(EXCERPTED TEXT):
Thursday 12 December 2013

What, Who and Where


Zombies are hypothetical creatures of the sort that directors have been known to use in their creations. A zombie is physically identified (usually) by looking identical to a human being but lacks the human emotions, or conscious experience. There are actually three types of zombies according to research by David Chalmers. All of them resemble humans in some way. They are like a living empty vessel. All of them lack something that makes us humans different to them, in different movie productions this changes.
Hollywood zombies are found in B rated movies. They are usually described as mean and fond of consuming human flesh. Or commonly known as Pittsburgh Zombies since most of the important ones were made there.
Haitian zombies are found in articles with a lack of consciousness. They seem to lack free will and sometimes even a soul. They are found to be under a spell or used in voodoo.
Philosophical zombies are found to be lacking conscious behaviour and are identical to normal humans more than the other types.
The first two types have behavioural identities that clearly make them zombies, the third type is different however as it resembles a human being more.

(EXERCISES):
**A.** Name the types of zombies described in the post about zombies above.
**B.** Extend the post about zombies above with a few sentences that pick up after its final sentence.

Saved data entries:
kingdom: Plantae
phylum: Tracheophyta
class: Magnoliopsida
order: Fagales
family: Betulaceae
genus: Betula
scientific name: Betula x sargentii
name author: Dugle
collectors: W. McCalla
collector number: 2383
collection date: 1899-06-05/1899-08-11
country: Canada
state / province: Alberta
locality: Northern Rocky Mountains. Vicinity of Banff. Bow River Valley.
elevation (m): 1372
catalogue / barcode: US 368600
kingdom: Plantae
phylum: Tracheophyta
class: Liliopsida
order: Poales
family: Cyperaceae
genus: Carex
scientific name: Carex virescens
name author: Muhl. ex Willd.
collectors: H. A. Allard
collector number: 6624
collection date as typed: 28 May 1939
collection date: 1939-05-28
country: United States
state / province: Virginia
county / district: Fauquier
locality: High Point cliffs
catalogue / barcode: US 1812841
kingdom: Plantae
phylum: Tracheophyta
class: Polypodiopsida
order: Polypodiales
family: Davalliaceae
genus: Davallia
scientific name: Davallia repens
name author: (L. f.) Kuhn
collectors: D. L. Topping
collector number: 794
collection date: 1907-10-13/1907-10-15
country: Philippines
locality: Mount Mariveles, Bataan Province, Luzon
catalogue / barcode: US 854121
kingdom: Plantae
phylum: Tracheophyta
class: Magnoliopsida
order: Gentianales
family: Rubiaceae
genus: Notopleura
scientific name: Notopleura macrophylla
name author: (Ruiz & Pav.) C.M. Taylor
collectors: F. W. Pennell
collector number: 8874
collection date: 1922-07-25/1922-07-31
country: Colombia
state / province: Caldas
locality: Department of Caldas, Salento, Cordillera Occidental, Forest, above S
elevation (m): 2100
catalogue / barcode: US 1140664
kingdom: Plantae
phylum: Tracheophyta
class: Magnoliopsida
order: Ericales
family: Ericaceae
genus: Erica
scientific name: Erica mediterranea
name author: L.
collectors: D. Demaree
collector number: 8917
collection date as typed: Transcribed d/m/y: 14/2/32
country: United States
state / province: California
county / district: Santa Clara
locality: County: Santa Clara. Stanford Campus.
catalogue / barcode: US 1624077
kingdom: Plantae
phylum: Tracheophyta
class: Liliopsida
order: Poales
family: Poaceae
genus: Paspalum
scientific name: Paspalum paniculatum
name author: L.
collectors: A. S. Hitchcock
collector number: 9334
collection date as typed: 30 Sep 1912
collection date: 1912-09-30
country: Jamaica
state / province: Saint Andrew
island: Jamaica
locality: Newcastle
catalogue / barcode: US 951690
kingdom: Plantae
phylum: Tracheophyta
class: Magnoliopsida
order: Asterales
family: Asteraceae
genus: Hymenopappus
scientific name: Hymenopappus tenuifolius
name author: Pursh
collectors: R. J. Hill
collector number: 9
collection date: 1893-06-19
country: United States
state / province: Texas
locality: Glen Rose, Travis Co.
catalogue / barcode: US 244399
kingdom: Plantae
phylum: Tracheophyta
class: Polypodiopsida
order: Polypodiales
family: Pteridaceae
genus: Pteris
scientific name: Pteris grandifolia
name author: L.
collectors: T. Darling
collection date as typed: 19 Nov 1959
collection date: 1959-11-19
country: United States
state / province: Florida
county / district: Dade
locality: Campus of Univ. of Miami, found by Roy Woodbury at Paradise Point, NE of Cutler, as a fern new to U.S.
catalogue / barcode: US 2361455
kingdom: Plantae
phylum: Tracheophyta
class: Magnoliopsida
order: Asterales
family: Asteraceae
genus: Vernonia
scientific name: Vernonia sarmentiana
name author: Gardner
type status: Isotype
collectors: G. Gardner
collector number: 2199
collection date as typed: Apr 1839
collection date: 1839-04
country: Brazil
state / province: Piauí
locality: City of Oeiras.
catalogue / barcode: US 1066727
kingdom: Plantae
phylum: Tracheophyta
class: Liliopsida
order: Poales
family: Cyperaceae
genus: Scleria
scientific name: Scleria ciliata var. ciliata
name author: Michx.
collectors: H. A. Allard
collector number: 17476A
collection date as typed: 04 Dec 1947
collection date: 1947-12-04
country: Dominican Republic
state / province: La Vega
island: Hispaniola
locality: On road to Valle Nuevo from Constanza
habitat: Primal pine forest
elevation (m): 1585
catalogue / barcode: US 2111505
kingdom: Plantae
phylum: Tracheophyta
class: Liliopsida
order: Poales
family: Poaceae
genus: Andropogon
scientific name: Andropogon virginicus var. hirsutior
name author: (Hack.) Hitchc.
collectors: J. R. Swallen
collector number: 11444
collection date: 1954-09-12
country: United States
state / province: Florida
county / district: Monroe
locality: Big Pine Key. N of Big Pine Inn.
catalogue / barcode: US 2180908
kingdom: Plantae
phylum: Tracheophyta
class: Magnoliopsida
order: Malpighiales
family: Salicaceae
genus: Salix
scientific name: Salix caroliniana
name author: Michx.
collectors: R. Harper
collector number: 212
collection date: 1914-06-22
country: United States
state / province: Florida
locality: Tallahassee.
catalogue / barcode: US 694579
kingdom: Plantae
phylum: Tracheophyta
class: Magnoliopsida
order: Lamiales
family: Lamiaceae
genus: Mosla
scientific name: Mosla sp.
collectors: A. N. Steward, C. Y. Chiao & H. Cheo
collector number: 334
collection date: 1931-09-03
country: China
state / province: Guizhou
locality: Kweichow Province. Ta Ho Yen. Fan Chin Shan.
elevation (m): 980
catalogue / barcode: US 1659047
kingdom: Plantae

(ANSWER LIST):
**A.** Hollywood zombies, Haitian zombies, and philosophical zombies.

**B.**
1974 Zombies vs Materalists was the first form of literature to talk at length about zombies by Robert Kirk. As well as 1970's Body and Mind talks about an imitation to man the 1974 book is teh first one to actually mention the word zombie.

BOOKS:

Selmer Bringsjord 1995 “in defence of impenetrable zombies” A commentary on Moody 1995
-you can’t really distinguish zombies and humans.

David Chalmers 1995 "Abscent qualia, fading dancing qualia." A commentary on a paper by Goldman. Thought experiments about funtional isomorphs arguing that in the actual world zombies would be comscious.  (qualia=functional zombies)


WHERE:

Brains4Zombies.com – A Blog for the Dead
Zombie Prom (a musical)
Zombification by Andrei Codrescu
Zombie children from hell (Short story)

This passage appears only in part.